Each of these measures, considered in isolation, looks like a tightening. Considered together, they describe something different: a deliberate, end-to-end recalibration of the Nigerian banking sector toward a stronger, more transparent, more conservatively provisioned, and more disciplined-in-distribution baseline. The CBN is rebuilding the foundations of the sector for the next decade, not punishing it for the last one.

The institutions that emerge from this recalibration cycle with stronger capital, cleaner provisioning, transparent disclosure, and the institutional discipline to deploy retained earnings productively will be the institutions that compound at materially higher rates of return for the rest of the decade. Current market pricing does not yet appear to fully reflect that longer-term possibility.

Retail investors who watch the market in the immediate aftermath of FY2025 reporting season are going to see something that should, if read correctly, be welcomed.

When a bank announces results that include no dividend and a higher headline NPL print, a portion of the shareholder base responds mechanically. Dividend-yield funds rebalance. Retail investors who hold the stock for income trim. Short-term traders who follow the headline narrative exit. The supply-side of the order book temporarily exceeds the demand-side, and the share price softens, sometimes by 5%, sometimes by 8%, sometimes more.

What does not happen, in the same window, is any commensurate deterioration in the underlying institution. The capital base is unchanged. The earnings power is unchanged. The franchise is unchanged. The growth trajectory is unchanged. What has changed is who is holding the stock and at what price they are willing to hold it.

This is the structural pattern across banking sectors globally during regulatory tightening cycles. The mechanical sellers leave first. Historically, deep-horizon institutional capital tends to re-enter after the initial volatility subsides. The window between those two events is, historically, the most attractive entry window for retail investors with multi-year horizons. The pattern has been observed across the South African banking recalibration of the late 1990s, the Turkish banking restructuring of the early 2000s, the Indian banking clean-up of the late 2010s, and the European banking stress-test era of the 2010s. The mechanism is the same. The opportunity is the same.

If Nigerian bank shares have softened in the days following recent announcements, and a check of the NGX board will reveal where they have, the question for a retail investor with a horizon of two years or longer is not whether the dip is justified. The question is which names, among those that are still delivering tangible growth but are underpriced, have the architecture to compound through the next phase.

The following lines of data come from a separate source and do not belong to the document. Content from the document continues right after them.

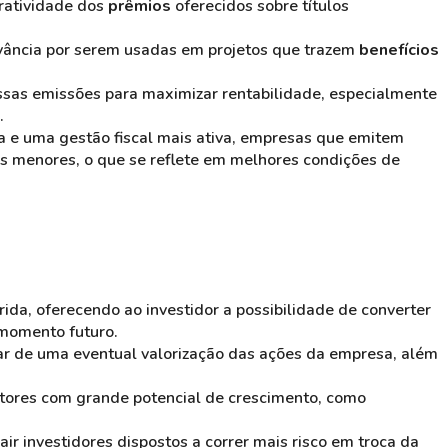
ratividade dos
prêmios
oferecidos sobre títulos
ância por serem usadas em projetos que trazem
benefícios
ssas emissões para maximizar rentabilidade, especialmente
.
a e uma gestão fiscal mais ativa, empresas que emitem
os menores, o que se reflete em melhores condições de
ida, oferecendo ao investidor a possibilidade de converter
momento futuro.
ipar de uma eventual valorização das ações da empresa, além
etores com grande potencial de crescimento, como
ir investidores dispostos a correr mais risco em troca da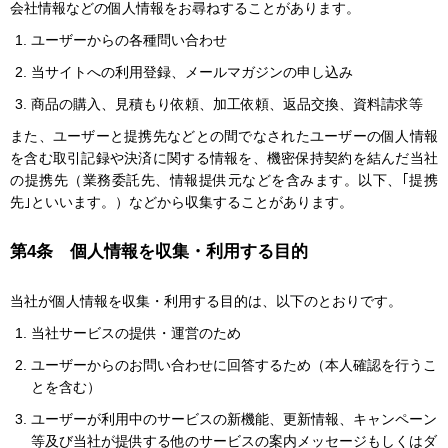
会社情報などの個人情報をお尋ねすることがあります。
ユーザーからの各種問い合わせ
当サイトへの利用登録、メールマガジンの申し込み
商品の購入、見積もり依頼、加工依頼、返品交換、資料請求等
また、ユーザーと提携先などとの間でなされたユーザーの個人情報
を含む取引記録や決済に関する情報を、機密保持契約を結んだ当社
の提携先（業務委託先、情報提供元などを含みます。以下、｢提携
先｣といいます。）などから収集することがあります。
第4条 個人情報を収集・利用する目的
当社が個人情報を収集・利用する目的は、以下のとおりです。
当社サービスの提供・運営のため
ユーザーからのお問い合わせに回答するため（本人確認を行うこ
とを含む）
ユーザーが利用中のサービスの新機能、更新情報、キャンペーン
等及び当社が提供する他のサービスの案内メッセージもしくはダ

A defensible screen for which Nigerian bank stocks are worth accumulating during this window rests on five criteria, applied in order.

First, recapitalisation status. Institutions that have substantially completed the CBN’s recapitalisation programme have removed the largest single source of forward equity issuance risk. Their share counts are stabilised, the licensing designation is set, and their dilution exposure is behind them.

While there will still be capital raises in different forms and for different reasons, Banks/HoldCos looking to execute IPOs soon may carry an uncertainty that the others who have theirs in the rear view do not.

Second, shareholders’ funds expansion. A bank whose shareholders’ funds expanded by 30% or more during FY2025 has materially strengthened its balance sheet during the cycle in which strength is being demanded by the regulator. Institutions in that bucket include several listed names; Sterling Financial Holdings Plc, which expanded shareholders’ funds by 40.5% to ₦428.7 billion in FY2025 and further to ₦542.5 billion in Q1 2026, is a clear example. So are one or two others.

Third, disclosure posture on NPLs. This is the variable most retail investors underweight, and the one most likely to determine which banks emerge from the cycle with reinforced credibility. Institutions that have absorbed elevated credit loss expense during the framework recalibration are likely to exit the cycle with cleaner books, stronger provisioning discipline and improved long-term market confidence.